(Stored data)
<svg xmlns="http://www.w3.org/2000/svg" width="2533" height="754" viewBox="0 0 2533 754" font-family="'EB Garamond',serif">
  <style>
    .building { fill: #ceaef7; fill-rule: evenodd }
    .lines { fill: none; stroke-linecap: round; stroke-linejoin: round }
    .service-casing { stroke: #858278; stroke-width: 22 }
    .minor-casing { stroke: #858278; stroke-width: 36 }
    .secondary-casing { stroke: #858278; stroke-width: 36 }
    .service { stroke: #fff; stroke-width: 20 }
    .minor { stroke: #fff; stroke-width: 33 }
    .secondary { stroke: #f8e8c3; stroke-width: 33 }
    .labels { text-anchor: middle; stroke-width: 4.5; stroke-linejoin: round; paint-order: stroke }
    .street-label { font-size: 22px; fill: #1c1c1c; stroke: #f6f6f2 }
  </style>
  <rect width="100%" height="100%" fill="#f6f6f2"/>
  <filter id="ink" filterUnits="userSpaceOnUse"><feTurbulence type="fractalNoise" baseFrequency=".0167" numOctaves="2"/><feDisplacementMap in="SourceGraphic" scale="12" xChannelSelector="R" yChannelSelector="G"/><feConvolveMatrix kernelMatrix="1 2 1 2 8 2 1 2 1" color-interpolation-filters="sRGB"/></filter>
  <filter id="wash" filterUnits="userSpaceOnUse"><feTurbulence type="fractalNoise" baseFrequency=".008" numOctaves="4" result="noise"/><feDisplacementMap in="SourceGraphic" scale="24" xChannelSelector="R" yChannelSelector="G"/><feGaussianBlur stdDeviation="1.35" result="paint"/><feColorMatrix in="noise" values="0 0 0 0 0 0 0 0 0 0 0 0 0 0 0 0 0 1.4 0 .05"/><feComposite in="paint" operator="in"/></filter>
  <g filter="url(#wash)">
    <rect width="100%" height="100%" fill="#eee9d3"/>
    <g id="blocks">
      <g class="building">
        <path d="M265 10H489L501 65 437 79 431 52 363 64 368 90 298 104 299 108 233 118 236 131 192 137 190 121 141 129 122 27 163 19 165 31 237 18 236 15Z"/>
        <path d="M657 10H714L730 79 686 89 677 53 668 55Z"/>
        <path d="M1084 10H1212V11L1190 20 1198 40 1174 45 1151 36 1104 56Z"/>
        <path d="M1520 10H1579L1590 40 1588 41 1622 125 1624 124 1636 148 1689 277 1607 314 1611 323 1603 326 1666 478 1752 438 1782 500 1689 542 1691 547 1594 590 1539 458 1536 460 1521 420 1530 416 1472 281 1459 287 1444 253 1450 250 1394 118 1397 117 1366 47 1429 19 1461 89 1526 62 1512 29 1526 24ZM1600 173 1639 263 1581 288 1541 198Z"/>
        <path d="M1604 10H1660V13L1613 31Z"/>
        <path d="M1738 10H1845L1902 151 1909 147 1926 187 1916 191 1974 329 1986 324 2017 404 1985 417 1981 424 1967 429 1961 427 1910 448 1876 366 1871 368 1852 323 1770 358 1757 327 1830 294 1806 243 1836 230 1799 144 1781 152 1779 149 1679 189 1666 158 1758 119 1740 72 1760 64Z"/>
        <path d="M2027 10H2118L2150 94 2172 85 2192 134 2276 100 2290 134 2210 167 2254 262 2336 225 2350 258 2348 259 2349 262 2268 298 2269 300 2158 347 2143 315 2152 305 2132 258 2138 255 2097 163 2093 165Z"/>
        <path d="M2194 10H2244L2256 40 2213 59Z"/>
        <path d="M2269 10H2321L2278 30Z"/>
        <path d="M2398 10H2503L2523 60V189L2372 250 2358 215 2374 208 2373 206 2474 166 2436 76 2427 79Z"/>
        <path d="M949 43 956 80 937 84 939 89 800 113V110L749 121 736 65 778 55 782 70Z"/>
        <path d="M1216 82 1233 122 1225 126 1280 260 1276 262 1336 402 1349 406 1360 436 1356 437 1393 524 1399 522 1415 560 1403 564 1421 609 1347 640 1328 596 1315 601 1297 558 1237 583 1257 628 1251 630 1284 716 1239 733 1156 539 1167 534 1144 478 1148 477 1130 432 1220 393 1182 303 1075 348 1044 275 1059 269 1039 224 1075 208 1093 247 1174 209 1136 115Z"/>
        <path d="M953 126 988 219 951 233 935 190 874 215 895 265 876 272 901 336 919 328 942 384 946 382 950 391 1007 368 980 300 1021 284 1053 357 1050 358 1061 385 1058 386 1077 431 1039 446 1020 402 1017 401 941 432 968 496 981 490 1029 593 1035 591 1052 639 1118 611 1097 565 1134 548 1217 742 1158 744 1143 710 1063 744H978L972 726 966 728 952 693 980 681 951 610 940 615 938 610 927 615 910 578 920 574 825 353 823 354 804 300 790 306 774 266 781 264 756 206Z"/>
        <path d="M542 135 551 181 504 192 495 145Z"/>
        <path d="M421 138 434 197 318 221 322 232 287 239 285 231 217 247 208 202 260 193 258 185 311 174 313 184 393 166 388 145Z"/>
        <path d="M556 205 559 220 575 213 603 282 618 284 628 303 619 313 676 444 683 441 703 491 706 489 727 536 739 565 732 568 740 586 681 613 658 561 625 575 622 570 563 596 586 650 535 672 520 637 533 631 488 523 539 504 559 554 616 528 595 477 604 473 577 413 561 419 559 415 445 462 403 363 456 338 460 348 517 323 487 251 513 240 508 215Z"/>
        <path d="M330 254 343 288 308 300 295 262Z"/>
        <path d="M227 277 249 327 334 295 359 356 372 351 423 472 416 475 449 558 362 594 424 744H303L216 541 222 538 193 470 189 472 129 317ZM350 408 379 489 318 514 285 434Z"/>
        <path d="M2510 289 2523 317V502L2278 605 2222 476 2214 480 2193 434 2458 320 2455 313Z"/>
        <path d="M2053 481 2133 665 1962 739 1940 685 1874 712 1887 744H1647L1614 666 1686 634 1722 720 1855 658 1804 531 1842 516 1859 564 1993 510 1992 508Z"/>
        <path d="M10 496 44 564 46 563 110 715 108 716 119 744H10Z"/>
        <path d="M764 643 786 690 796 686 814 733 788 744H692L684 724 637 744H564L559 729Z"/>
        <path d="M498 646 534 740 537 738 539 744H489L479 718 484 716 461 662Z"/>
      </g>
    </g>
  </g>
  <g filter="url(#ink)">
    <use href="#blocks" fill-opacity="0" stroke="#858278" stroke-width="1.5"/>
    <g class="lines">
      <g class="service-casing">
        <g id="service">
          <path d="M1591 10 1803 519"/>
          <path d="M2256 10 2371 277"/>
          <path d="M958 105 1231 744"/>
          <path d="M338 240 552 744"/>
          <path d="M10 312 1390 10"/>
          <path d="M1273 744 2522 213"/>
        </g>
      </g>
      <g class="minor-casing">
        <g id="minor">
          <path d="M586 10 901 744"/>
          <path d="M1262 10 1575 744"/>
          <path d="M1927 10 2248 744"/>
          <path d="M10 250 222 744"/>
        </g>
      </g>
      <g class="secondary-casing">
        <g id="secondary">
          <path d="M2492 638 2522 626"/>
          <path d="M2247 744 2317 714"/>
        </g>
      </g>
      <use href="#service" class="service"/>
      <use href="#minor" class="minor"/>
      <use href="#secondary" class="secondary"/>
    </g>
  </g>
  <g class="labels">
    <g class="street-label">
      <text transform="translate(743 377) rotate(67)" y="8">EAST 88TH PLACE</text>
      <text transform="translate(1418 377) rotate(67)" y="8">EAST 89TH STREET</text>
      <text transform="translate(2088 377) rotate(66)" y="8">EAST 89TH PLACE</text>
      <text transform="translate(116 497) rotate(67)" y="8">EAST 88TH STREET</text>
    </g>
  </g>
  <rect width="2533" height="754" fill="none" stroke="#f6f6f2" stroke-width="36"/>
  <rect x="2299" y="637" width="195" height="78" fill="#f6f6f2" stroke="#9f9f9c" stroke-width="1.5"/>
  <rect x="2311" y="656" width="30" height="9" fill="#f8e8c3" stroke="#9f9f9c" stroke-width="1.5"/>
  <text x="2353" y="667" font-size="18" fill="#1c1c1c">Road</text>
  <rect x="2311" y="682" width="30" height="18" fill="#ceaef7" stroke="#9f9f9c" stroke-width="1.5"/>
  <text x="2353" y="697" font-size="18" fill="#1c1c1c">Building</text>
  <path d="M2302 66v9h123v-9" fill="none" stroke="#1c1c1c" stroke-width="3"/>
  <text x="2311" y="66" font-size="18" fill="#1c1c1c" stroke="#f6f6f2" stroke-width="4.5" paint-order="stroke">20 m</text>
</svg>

§ **WHAT IS REQUIRED**:
Out of the records, collect only those lines that contain the string "linejoin".

§ **WRITTEN SOLUTION**:
    .lines { fill: none; stroke-linecap: round; stroke-linejoin: round }
    .labels { text-anchor: middle; stroke-width: 4.5; stroke-linejoin: round; paint-order: stroke }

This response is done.